Vietati pure vin brulè e zabaione
"Il budget di casa era deciso da lui, non si poteva sgarrare, neppure davanti a un tavolino dell'Ikea. Sforavamo quel maledetto budget", dice ancora. Anche se, grazie ai lori stipendi, avevano una buona situazione economica e avevano messo da parte circa 50.000 euro. Le regole imposte dal marito, ne tratteggiano «l’atteggiamento controllante, umiliante e aggressivo» durante e dopo il matrimonio, poi finito in tante denunce, un processo e la condanna a tre anni di reclusione (sostituiti in detenzione domiciliare) per stalking, maltrattamenti (anche davanti alle figlie minorenni), danneggiamento e accesso abusivo alla mail della ex.
L’elenco delle assurde regole
Le motivazioni della sentenza, firmata dal giudice estensore Milena Chiara Lombardo, sono eloquenti: «Condotte aggressive e persecutorie, per un caso di maltrattamenti a 360 gradi: non bisogna soffermarsi solo sugli episodi di violenza fisica». Basta leggere l’elenco di prescrizioni trasformate in vessazioni: «il divieto di mangiare carne di cavallo al sangue, perché “ero un animale se la mangiavo così”; il divieto di bere il vin brulè o di mangiare lo zabaione d’inverno, “perché era un atteggiamento da vecchi”; di mettere il liquore nel gelato; di sedersi sul divano a sera a riposare mentre il marito lavava i piatti, unica attività domestica di cui si occupava perché non voleva acquistare una lavastoviglie».
“Niente spuntini, sei grassa”
O ancora, c’era «il divieto di rimanere in pigiama, a casa, la domenica mattina», come aveva raccontato la donna, durante il dibattimento: «Non potevamo stare in pigiama perché era segno di pigrizia». Si sconfinava nella paranoia: «Anche il modo in cui tagliava il pane o sbucciava il salame non era “consono”, perché provocava sprechi; continui erano poi i riferimenti al fatto che era “grassa”, motivo per cui non poteva fare degli spuntini tra pranzo e cena».

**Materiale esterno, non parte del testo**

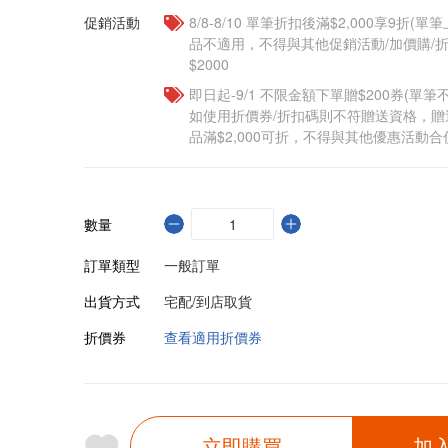
促銷活動
8/8-8/10 單筆折扣後滿$2,000享9折(單
品不適用，不得與其他促銷活動/加價購/折
$2000
即日起-9/1 不限金額下單贈$200券(單
如使用折價券/折扣碼則不符贈送資格，
品滿$2,000可折，不得與其他優惠活動合
數量
訂單類型
一般訂單
出貨方式
宅配/到店取貨
折價券
查看適用折價券
立即購買
加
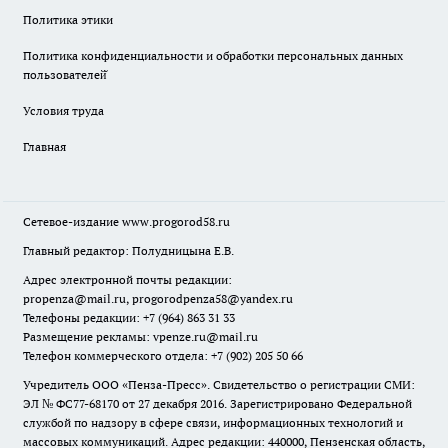
Политика этики
Политика конфиденциальности и обработки персональных данных
пользователей̆
Условия труда
Главная
Сетевое-издание
www.progorod58.ru
Главный редактор: Полудницына Е.В.
Адрес электронной почты редакции:
propenza@mail.ru
, progorodpenza58@yandex.ru
Телефоны редакции: +7 (964) 863 31 33
Размещение рекламы: vpenze.ru@mail.ru
Телефон коммерческого отдела: +7 (902) 205 50 66
Учредитель ООО «Пенза-Пресс». Свидетельство о регистрации СМИ:
ЭЛ № ФС77-68170 от 27 декабря 2016. Зарегистрировано Федеральной
службой по надзору в сфере связи, информационных технологий и
массовых коммуникаций. Адрес редакции: 440000, Пензенская область,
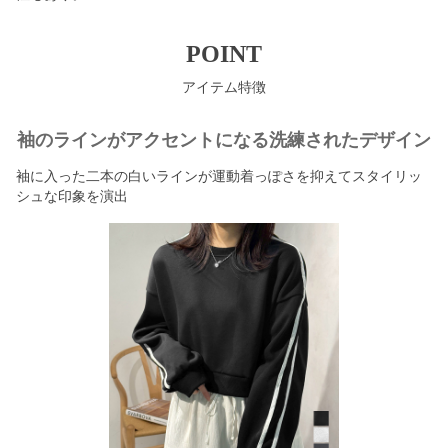
POINT
アイテム特徴
袖のラインがアクセントになる洗練されたデザイン
袖に入った二本の白いラインが運動着っぽさを抑えてスタイリッ
シュな印象を演出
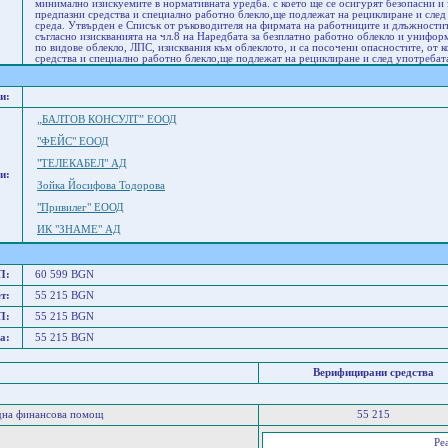
минимално изискуемите в нормативната уредба. с което ще се осигурят безопасни и 
предпазни средства и специално работно блекло,ще подлежат на рециклиране и след 
среда. Утвърден е Списък от ръководителя на фирмата на работниците и длъжностит
съгласно изискванията на чл.8 на Наредбата за безплатно работно облекло и унифо
по видове облекло, ЛПС, изисквания към облеклото, и са посочени опасностите, от 
средства и специално работно блекло,ще подлежат на рециклиране и след употребата
и:
„БАЛТОВ КОНСУЛТ” ЕООД
"ФЕЙС" ЕООД
"ТЕЛЕКАБЕЛ" АД
и:
Зойка Йосифова Тодорова
"Привилег" ЕООД
ИК "ЗНАМЕ" АД
П:
60 599 BGN
т:
55 215 BGN
П:
55 215 BGN
а:
55 215 BGN
Верифицирани средства
дна финансова помощ
55 215
Ре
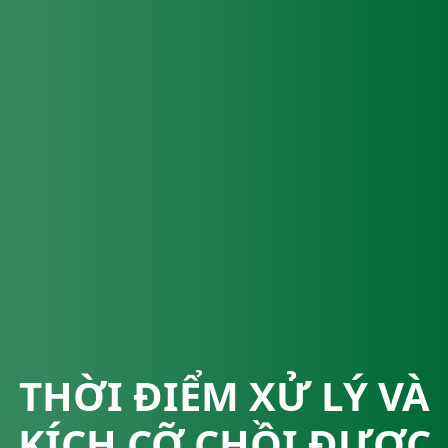
THỜI ĐIỂM XỬ LÝ VÀ
KÍCH CỠ CHỒI ĐƯỢC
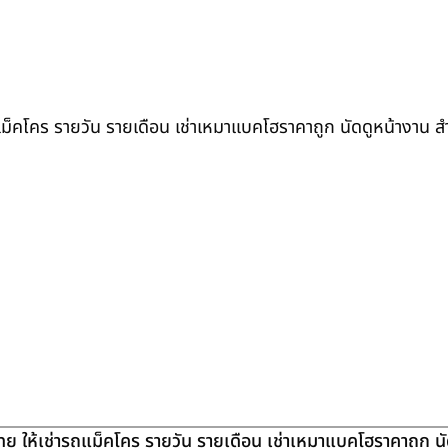
ถแม็คโคร รายวัน รายเดือน เช่าเหมาแบคโฮราคาถูก นัดดูหน้างาน 
ย ให้เช่ารถแม็คโคร รายวัน รายเดือน เช่าเหมาแบคโฮราคาถูก น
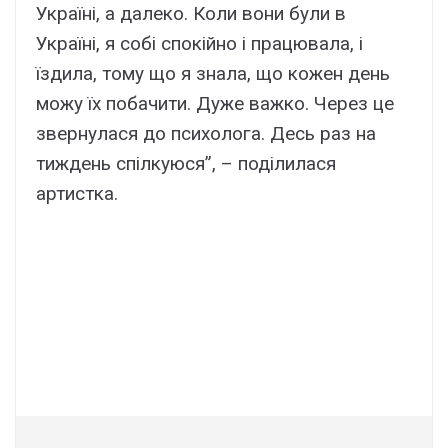
Україні, а далеко. Коли вони були в
Україні, я собі спокійно і працювала, і
їздила, тому що я знала, що кожен день
можу їх побачити. Дуже важко. Через це
звернулася до психолога. Десь раз на
тиждень спілкуюся”, – поділилася
артистка.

I tempi lunghi per la condanna
Alla domanda su come è stato il processo, risponde che è stata "una sofferenza. Il mese prima della sentenza, mi dicevo: chissà cosa dirà il giudice e come la prenderò io". "Adesso tanti mi chiedono: sei contenta? E come faccio? Il riassunto è comunque una storia triste". Ma ne è valsa la pena, afferma: "Mi sono sentita compresa e confortata. Sa, sono andata a vedere sul vocabolario, e sotto 'compresa' c'è anche l'abbraccio". "I tempi uccidono", continua. "Dalla prima denuncia alla sentenza di primo grado sono passati cinque anni, nonostante il codice rosso". "Spesso, dietro le storie di maltrattamenti c'è una data di morte, della donna. Dopo la denuncia, bisogna sapere che ci può essere senso di smarrimento. Si parla sempre di ghosting nelle relazioni, beh, anche lo Stato lo fa: dice di fare denuncia, ma poi ti abbandona, la pratica si perde tra i labirinti della burocrazia", conclude la cinquantenne.